The best book I have ever read!!!!

This book is about a boy named Widge, and he is an orphan. He gets sold to a man who wants him to steal the play of Hamlet by William Shakespeare. So Widge has to find a way to get the book without getting caught. He ends up doing some other tasks so he can get the book. This thriller book shows friendship, wisdom, and adventure. Does Widge decide to steal the book, or does he have a change of heart? You will have to read the book to find out.
Parent of a 6 and 8 year old Written bypeony April 9, 2008

Fun and interesting Shakespeare tie-in; some anti-Semitism depicted

Quite enjoyable.
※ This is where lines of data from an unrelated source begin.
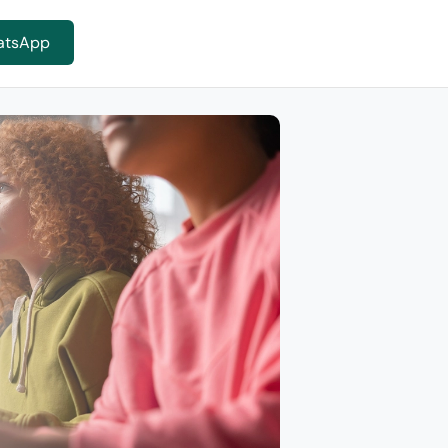
atsApp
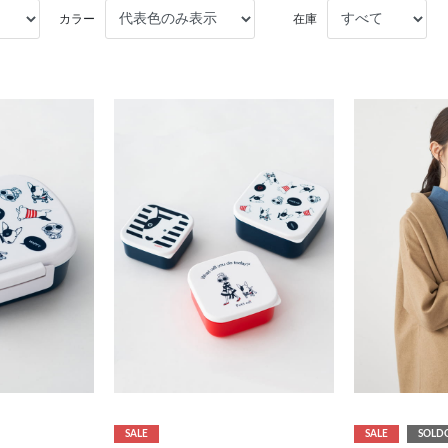
カラー
在庫
SALE
SALE
SOLD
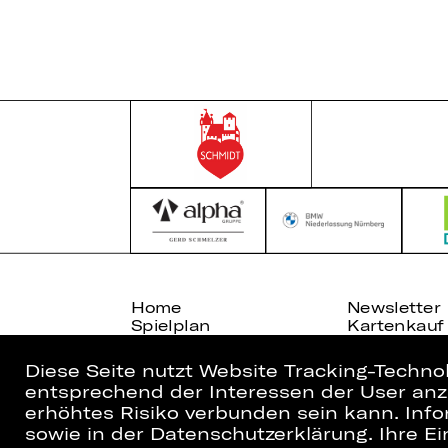
Home
Newsletter
Spielplan
Kartenkauf
Künstler*innen
Abos 26/27
Diese Seite nutzt Website Tracking-Techno
entsprechend der Interessen der User anzu
erhöhtes Risiko verbunden sein kann. Info
sowie in der Datenschutzerklärung. Ihre Ein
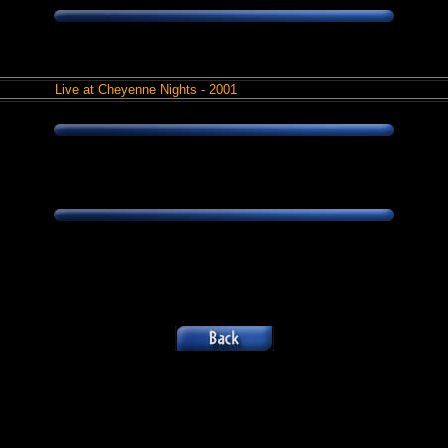
Live at Cheyenne Nights - 2001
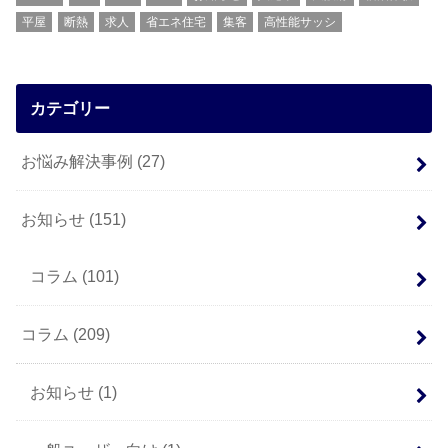
平屋
断熱
求人
省エネ住宅
集客
高性能サッシ
カテゴリー
お悩み解決事例
(27)
お知らせ
(151)
コラム
(101)
コラム
(209)
お知らせ
(1)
The Shakespeare tie-in is nicely done: not only with some language, and background of particular plays being performed, but even that the particular plays being performed relate to some degree to the themes of the book; for instance Hamlet (Widge has to decide what really matters to him, and what he really wants to do), and The Merchant of Venice (with some ambiguity about the "villain" of the story). But parents should be aware that some anti-Semitism is expressed (true to the time) by characters and never really challenged, and it's left rather ambiguous whether the villain of the book himself had some Jewish background. Especially with younger kids, this probably needs some discussion with parents. An older teen's excessive drinking is criticized. A "bad" character dies in a sword-fight; it's treated as a serious, sad event, not merely as a righteous "triumph".
Parent of a 12 year old Written bysuedeani January 4, 2010

Another side to Shakespeare

This book provides a wonderful back door entry in to the world of Shakespeare. It gives a realistic idea of what it was like to live during that period. It shows just how brutal poverty could be at that time and how a few good people could help set a child on the right path. It allows a perspective on Shakespeare that would otherwise be hard to acquire. It also gives another insight on plagiarism.